I think it's self-evident that today it's 2025 and that any previous owner of this CPU did not take advantage of the free 3-year warranty from AMD.
Pwned.
Owmhhh that hurts!
No okay, I see that some information is missing about this defect. Which is:
That's because they are ztupid. Especially redditz ztupid... never believe what someone shitposts on reddit if your life depends on it. There is this widespread tradition within the circles of reddit that him who doesn't know the facts, must teach them to others. Especially if the truth about the facts is 1 simple google search away from the professing shitposter.
What I mean is, there are all sorts of inconsistent reports around the web about this defect on the first generation Ryzen cpus. It is often repeated that it is associated with the manufacturing date antecedent week 25 of the serial number, less frequently that it occurs up to week 33, and some reports for up to week 48. Reality is, no one knows if the date code has even any relevance to the likelihood of the cpu being faulty, it's just a made-up supposition that was never confirmed by AMD, yet people have liked to attribute this defect to the date printed on the chip. As for myself, all I know is that with this cpu I get abnormal software failures that I don't get with other hardware, and swapping the cpu for a newer model is just an attempt.
I kind of understand how you can get in that predicament. I bought a first gen iPod Nano shortly after release in late 2006. I got the recall notice on that in November 2011 about the "possibly exploding battery" - definitely got it, as it's marked as read in my e-mail folder. I guess I was busy with starting a new job, but I didn't do anything.
I was still using the iPod for quite a few years after that, and then stopped.
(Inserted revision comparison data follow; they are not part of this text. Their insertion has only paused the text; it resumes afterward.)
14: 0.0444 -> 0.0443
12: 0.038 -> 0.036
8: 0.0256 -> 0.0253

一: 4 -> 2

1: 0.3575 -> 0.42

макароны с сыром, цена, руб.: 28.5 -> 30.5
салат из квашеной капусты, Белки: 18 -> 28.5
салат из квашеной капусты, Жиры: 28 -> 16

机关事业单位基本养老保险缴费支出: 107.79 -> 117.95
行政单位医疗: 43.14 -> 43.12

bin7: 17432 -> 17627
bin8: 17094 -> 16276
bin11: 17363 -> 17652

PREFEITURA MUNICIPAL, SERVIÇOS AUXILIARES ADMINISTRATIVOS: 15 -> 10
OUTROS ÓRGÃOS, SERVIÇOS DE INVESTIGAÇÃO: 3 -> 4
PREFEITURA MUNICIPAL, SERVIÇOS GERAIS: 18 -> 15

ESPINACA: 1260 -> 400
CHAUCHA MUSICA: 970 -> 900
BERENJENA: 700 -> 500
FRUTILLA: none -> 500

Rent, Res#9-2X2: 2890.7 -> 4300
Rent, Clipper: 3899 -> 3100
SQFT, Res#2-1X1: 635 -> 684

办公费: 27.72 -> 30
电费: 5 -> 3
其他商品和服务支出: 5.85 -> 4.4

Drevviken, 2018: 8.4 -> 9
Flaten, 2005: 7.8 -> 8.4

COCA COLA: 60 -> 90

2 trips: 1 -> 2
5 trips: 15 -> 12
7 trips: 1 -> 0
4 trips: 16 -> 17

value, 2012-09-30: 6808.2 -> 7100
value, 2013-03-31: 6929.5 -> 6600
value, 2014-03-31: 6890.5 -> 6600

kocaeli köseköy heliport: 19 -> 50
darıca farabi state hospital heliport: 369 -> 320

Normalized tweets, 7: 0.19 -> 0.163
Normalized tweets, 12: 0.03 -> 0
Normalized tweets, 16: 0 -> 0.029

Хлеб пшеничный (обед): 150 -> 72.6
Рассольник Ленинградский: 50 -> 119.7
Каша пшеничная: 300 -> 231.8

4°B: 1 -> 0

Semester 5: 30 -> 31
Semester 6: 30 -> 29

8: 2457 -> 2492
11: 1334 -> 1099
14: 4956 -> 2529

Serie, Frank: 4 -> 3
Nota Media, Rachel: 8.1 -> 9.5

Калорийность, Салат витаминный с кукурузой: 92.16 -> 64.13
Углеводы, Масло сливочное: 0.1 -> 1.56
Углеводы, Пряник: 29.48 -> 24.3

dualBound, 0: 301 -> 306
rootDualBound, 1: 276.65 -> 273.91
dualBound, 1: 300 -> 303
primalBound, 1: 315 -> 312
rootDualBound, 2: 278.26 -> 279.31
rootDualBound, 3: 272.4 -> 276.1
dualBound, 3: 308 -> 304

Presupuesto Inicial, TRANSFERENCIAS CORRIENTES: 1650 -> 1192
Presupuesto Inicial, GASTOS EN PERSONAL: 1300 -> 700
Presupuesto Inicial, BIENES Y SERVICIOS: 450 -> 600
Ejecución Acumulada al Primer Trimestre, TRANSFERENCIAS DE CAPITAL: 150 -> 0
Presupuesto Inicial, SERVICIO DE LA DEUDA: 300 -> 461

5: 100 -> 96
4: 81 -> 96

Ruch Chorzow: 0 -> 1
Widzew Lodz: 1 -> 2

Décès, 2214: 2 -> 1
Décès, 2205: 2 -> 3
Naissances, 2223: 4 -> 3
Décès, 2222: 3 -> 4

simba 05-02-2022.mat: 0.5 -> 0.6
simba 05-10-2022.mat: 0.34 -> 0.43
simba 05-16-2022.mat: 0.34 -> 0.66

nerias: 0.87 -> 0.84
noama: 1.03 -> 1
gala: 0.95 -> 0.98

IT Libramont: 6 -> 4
Anyway, last year 2024, I found my iPod. Give it a charge and it came back to life, battery still seeming fine, but maybe a very slight bulge on the case, but nothing terrible. Googled how to replace the battery and discovered the whole warranty replacement program and that it'd been running for over 5 years before they decided that there were no 1st gens left. Shame.
It has a new home now - inside a LiPo fire-proof bag outside the house while I decide what to do with it. I think it's too old to run the alternate OS you can get, it's too small to hold an especially useful selection of songs, so it doesn't seem worth buying it a new battery, I don't want to use it in case it explodes at an inopportune moment, but it's also otherwise in pristine condition because it always lived inside a special holder. It even still has the film on the screen (cut off at the screen because the cover also went over the wheel). But I can't even sell it as a collectible as it has my name and e-mail address etched on the back!
@ralf bitcoin fixes that